The repo has two experiment stacks:
| Directory | What it runs |
|---|---|
gsm/ |
LoRA distillation on GSM8K/TinyGSM with Gemma student/expert models. |
modadd/ |
Modular-addition experiments with a small transformer trained from scratch. |
Install once from the repo root:
uv sync --locked
source .venv/bin/activateThis creates .venv/ from uv.lock and installs the dependencies for both
experiment stacks, including PyTorch CUDA 12.8, vLLM, Transformers, PEFT,
Hydra, and W&B.
Expected core versions after uv sync --locked:
vLLM: 0.20.2+cu129
torch: 2.11.0+cu128
transformers: 5.8.1
peft: 0.18.1
Use uv sync --locked, not an unlocked dependency solve. pyproject.toml pins
vLLM to the official CUDA-12.9 wheel artifact, and that wheel has been checked
to link against libcudart.so.12, matching the CUDA-12 runtime installed by the
PyTorch CUDA 12.8 wheels.
Then choose a stack:
cd gsm # real-model GSM8K/TinyGSM experiments
# or
cd modadd # modular-addition experimentsSee gsm/README.md and modadd/README.md
for the full commands.
Commands below are run from inside the corresponding stack directory.

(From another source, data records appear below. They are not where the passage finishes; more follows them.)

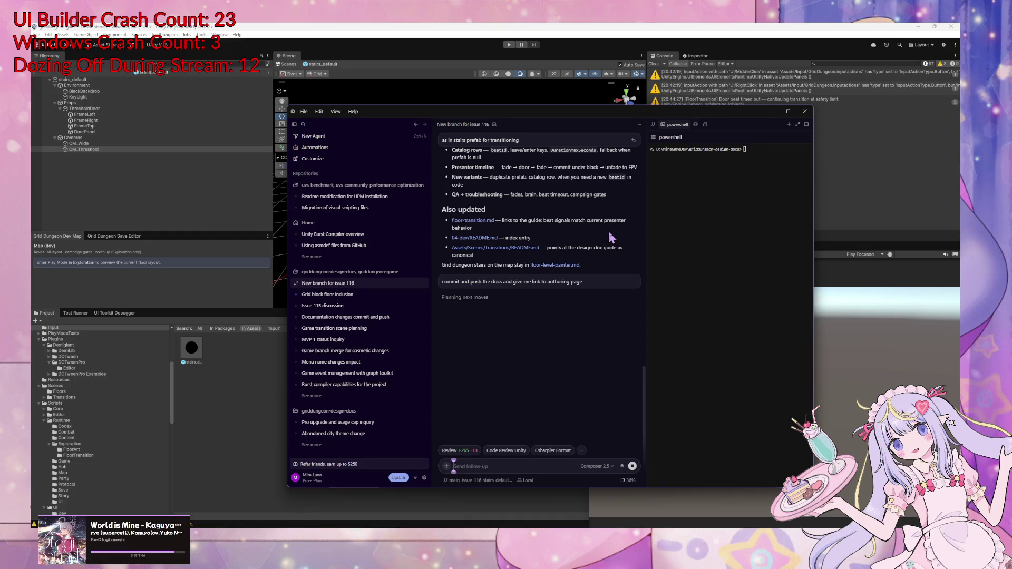
Scroll to the agent's push result and open the authoring page link on GitHub
scroll(541, 284, up, 5)
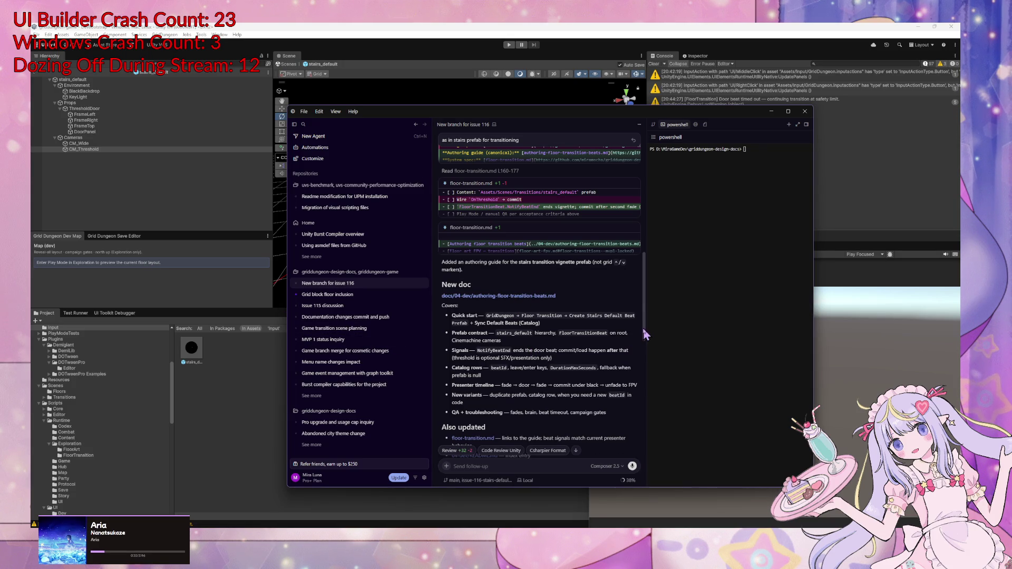
drag(641, 325, 638, 475)
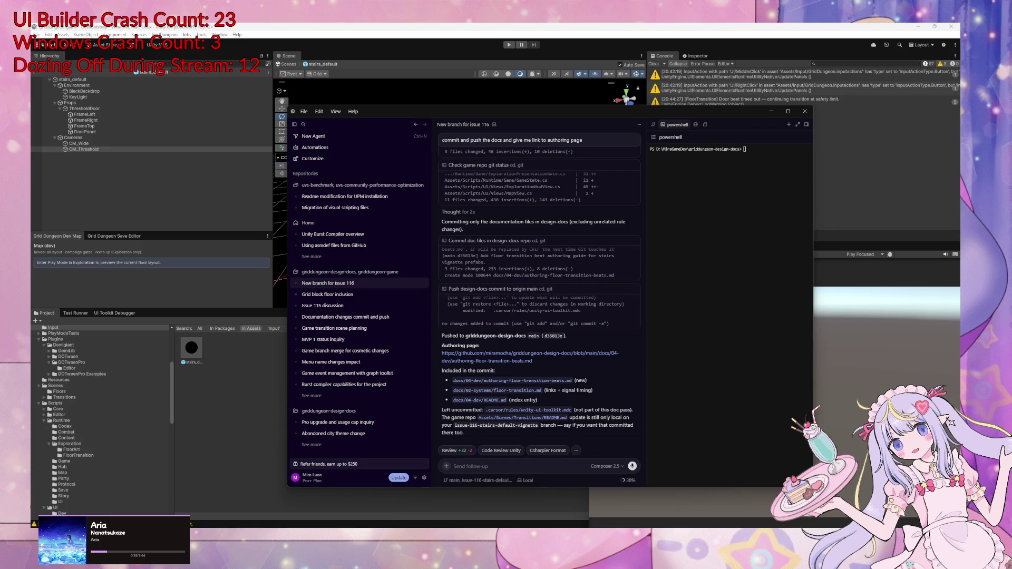
click(500, 353)
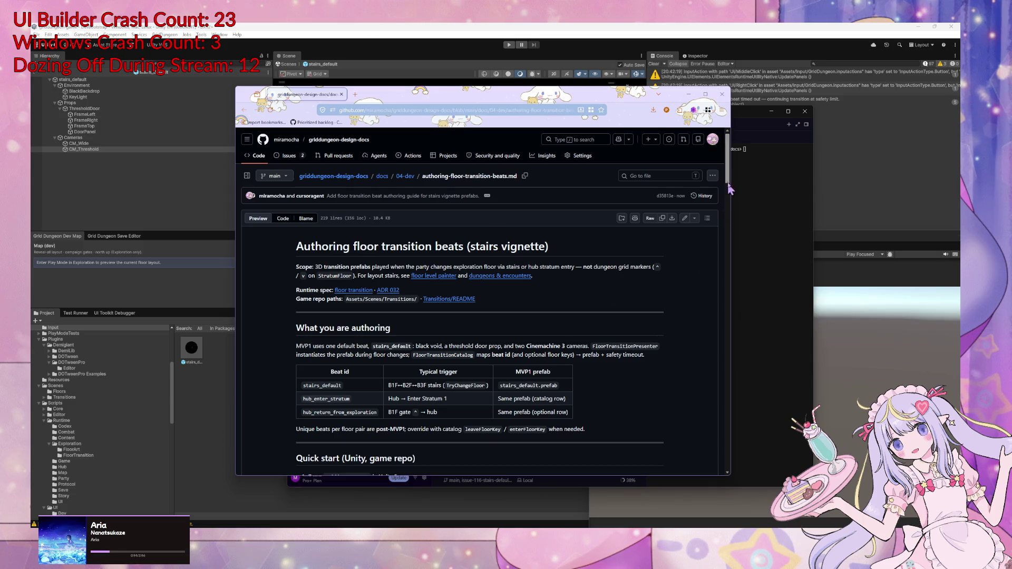
Read through the authoring guide on GitHub, selecting NotifyBeatEnd() in step 3
mouse_move(730, 179)
mouse_down()
mouse_move(718, 222)
mouse_move(741, 326)
mouse_move(743, 410)
mouse_up()
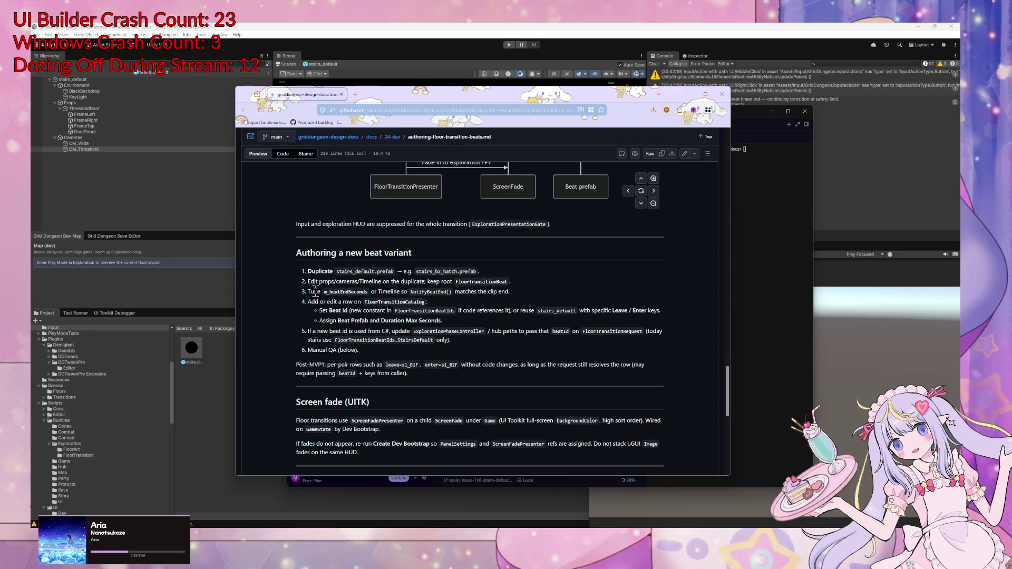
double_click(417, 291)
mouse_move(729, 400)
mouse_down()
mouse_move(733, 452)
mouse_move(733, 153)
mouse_move(733, 178)
mouse_up()
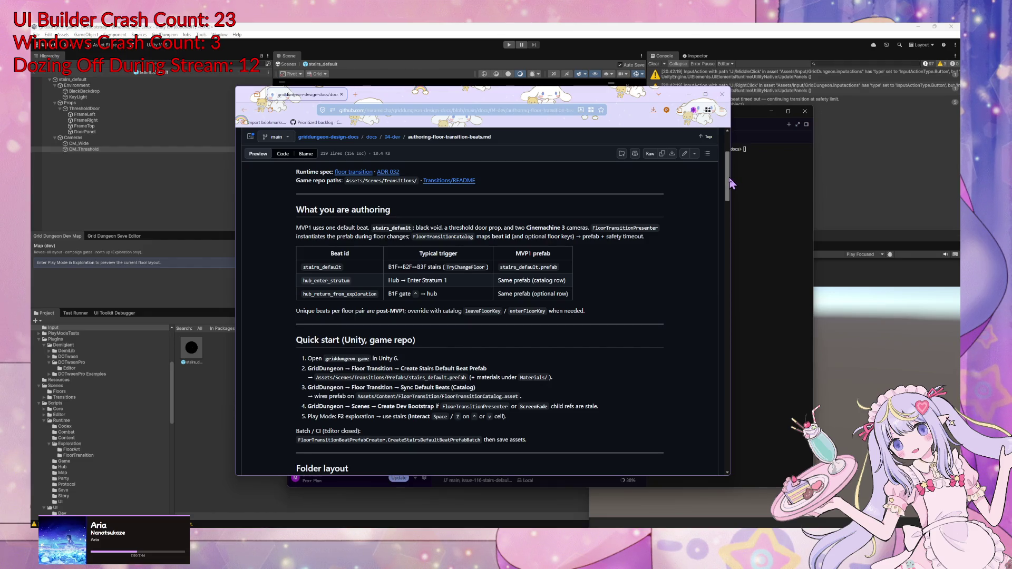
mouse_move(729, 179)
mouse_down()
mouse_move(707, 238)
mouse_move(726, 293)
mouse_up()
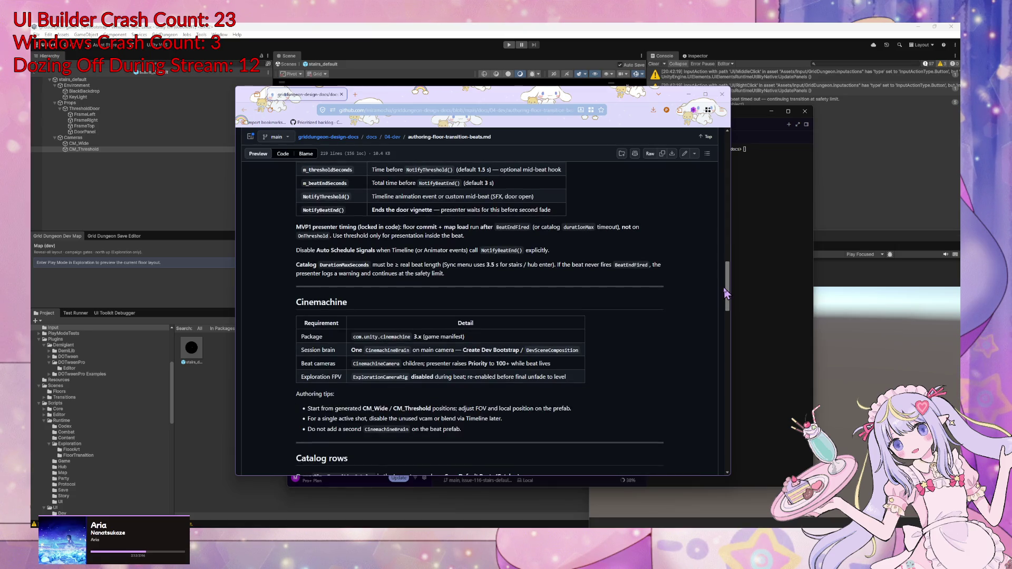
mouse_move(725, 293)
mouse_down()
mouse_move(707, 264)
mouse_move(709, 287)
mouse_up()
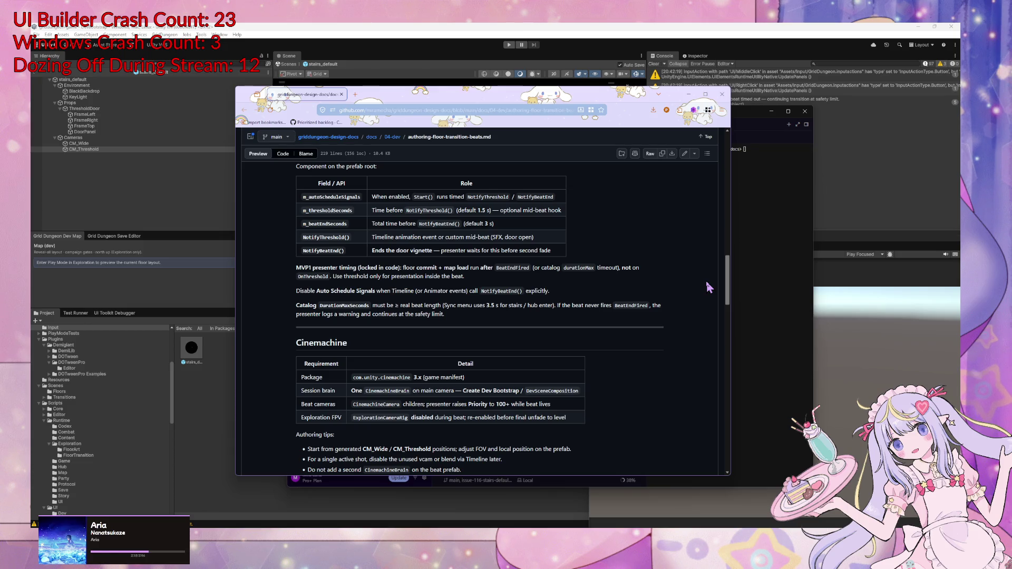
mouse_move(709, 288)
mouse_down()
mouse_move(708, 311)
mouse_move(705, 277)
mouse_up()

For modadd/, first run modadd_prompt_bank and modadd_cot; LogLossBC also
requires modadd_noisy_render.
| Method | GSM command | Modadd command |
|---|---|---|
| LogLossBC | bash scripts/train.sh configs/offline_bc.yaml |
bash scripts/train.sh experiment=modadd_noisy_bc |
| NAIL-F | bash scripts/train.sh configs/nail_f.yaml |
bash scripts/train.sh experiment=modadd_nail |
| NAIL-R | bash scripts/train.sh configs/nail_r.yaml |
bash scripts/train.sh experiment=modadd_nail_reverse_mc_fixed |
| NAIL-Mixed | bash scripts/train.sh configs/nail_mixed.yaml |
bash scripts/train.sh experiment=modadd_nail task.loss=mixed task.kl_beta=<beta> |
| OPD-F | bash scripts/train.sh configs/opd_f.yaml |
bash scripts/train.sh experiment=modadd_opd_forward |
| OPD-R | bash scripts/train.sh configs/opd_r.yaml |
bash scripts/train.sh experiment=modadd_opd |
The base causal transformer in modadd/model.py and the nanogpt package name
are derived from Andrej Karpathy's nanoGPT,
MIT licensed.